Try it = Could you repeat the entries below exactly, but only from the line with "hardback book: none [92,397,222,437]" through the line with "basket: none [810,388,870,462]", and without any picture?

Records from a data collection:
★ ★ ★ ★ ★ ★ ★

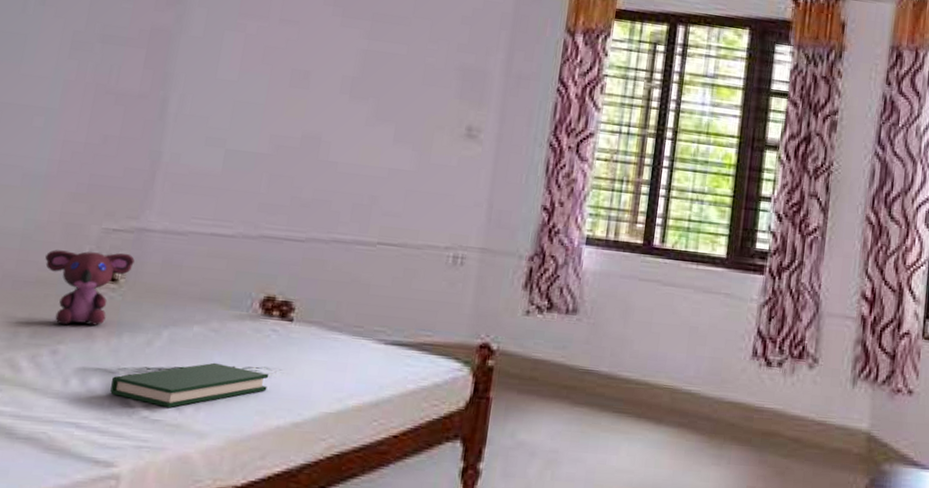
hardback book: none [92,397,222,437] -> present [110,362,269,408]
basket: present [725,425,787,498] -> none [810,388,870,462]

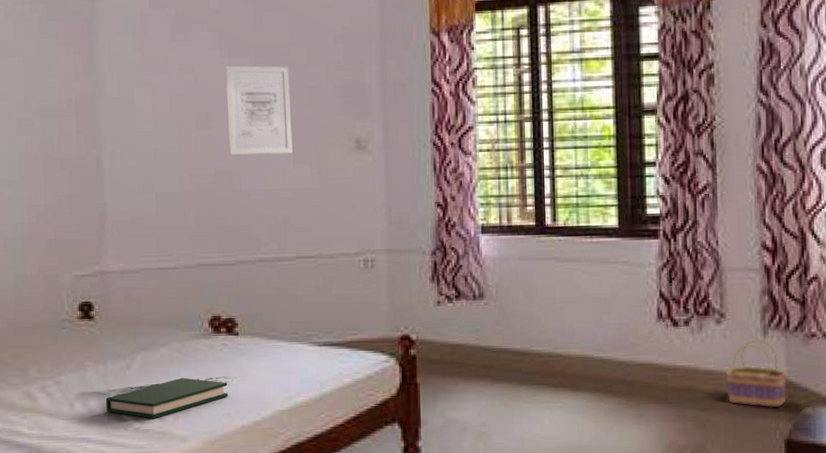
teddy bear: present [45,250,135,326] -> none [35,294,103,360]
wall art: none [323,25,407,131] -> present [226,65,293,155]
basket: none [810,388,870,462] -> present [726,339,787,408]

★ ★ ★ ★ ★ ★ ★

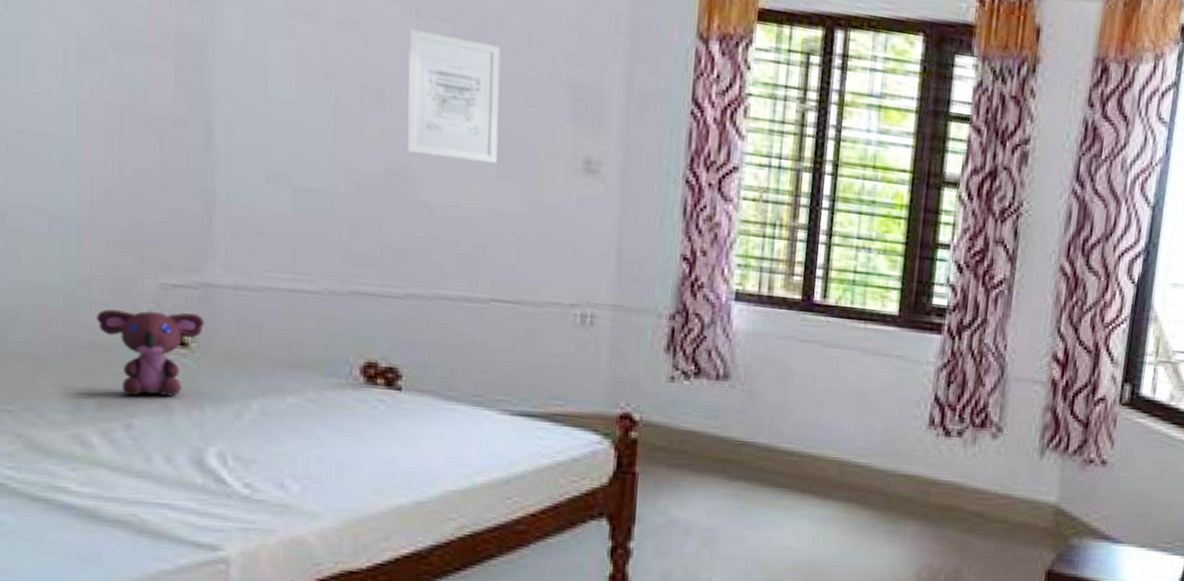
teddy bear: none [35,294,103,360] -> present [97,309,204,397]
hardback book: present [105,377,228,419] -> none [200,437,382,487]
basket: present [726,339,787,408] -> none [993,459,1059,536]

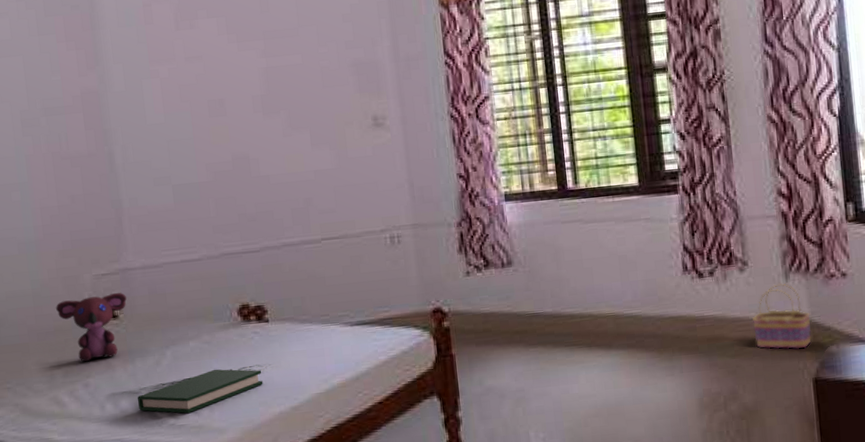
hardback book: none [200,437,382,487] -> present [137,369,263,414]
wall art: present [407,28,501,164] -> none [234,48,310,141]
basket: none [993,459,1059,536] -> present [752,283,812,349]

★ ★ ★ ★ ★ ★ ★

Task result =
hardback book: none [92,397,222,437] -> present [110,362,269,408]
basket: present [725,425,787,498] -> none [810,388,870,462]

teddy bear: present [45,250,135,326] -> none [35,294,103,360]
wall art: none [323,25,407,131] -> present [226,65,293,155]
basket: none [810,388,870,462] -> present [726,339,787,408]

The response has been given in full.